Segment Open

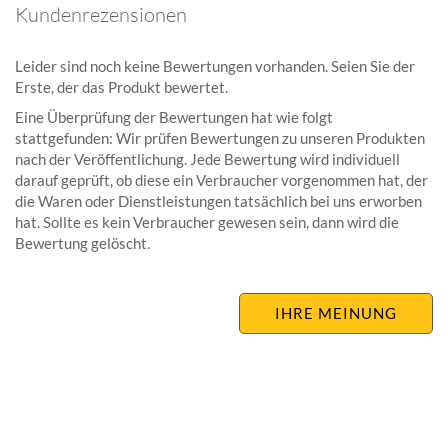
Kundenrezensionen
Leider sind noch keine Bewertungen vorhanden. Seien Sie der
Erste, der das Produkt bewertet.
Eine Überprüfung der Bewertungen hat wie folgt
stattgefunden: Wir prüfen Bewertungen zu unseren Produkten
nach der Veröffentlichung. Jede Bewertung wird individuell
darauf geprüft, ob diese ein Verbraucher vorgenommen hat, der
die Waren oder Dienstleistungen tatsächlich bei uns erworben
hat. Sollte es kein Verbraucher gewesen sein, dann wird die
Bewertung gelöscht.
IHRE MEINUNG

Segment Closed

■ REQUIRED ACTION ■
Only the stretch of lines that begins with the one holding "Erste, der das Produkt bewertet." and ends with the last line above belongs in the answer; please write it out exactly.

■ EXERCISE RESULT ■
Erste, der das Produkt bewertet.
Eine Überprüfung der Bewertungen hat wie folgt
stattgefunden: Wir prüfen Bewertungen zu unseren Produkten
nach der Veröffentlichung. Jede Bewertung wird individuell
darauf geprüft, ob diese ein Verbraucher vorgenommen hat, der
die Waren oder Dienstleistungen tatsächlich bei uns erworben
hat. Sollte es kein Verbraucher gewesen sein, dann wird die
Bewertung gelöscht.
IHRE MEINUNG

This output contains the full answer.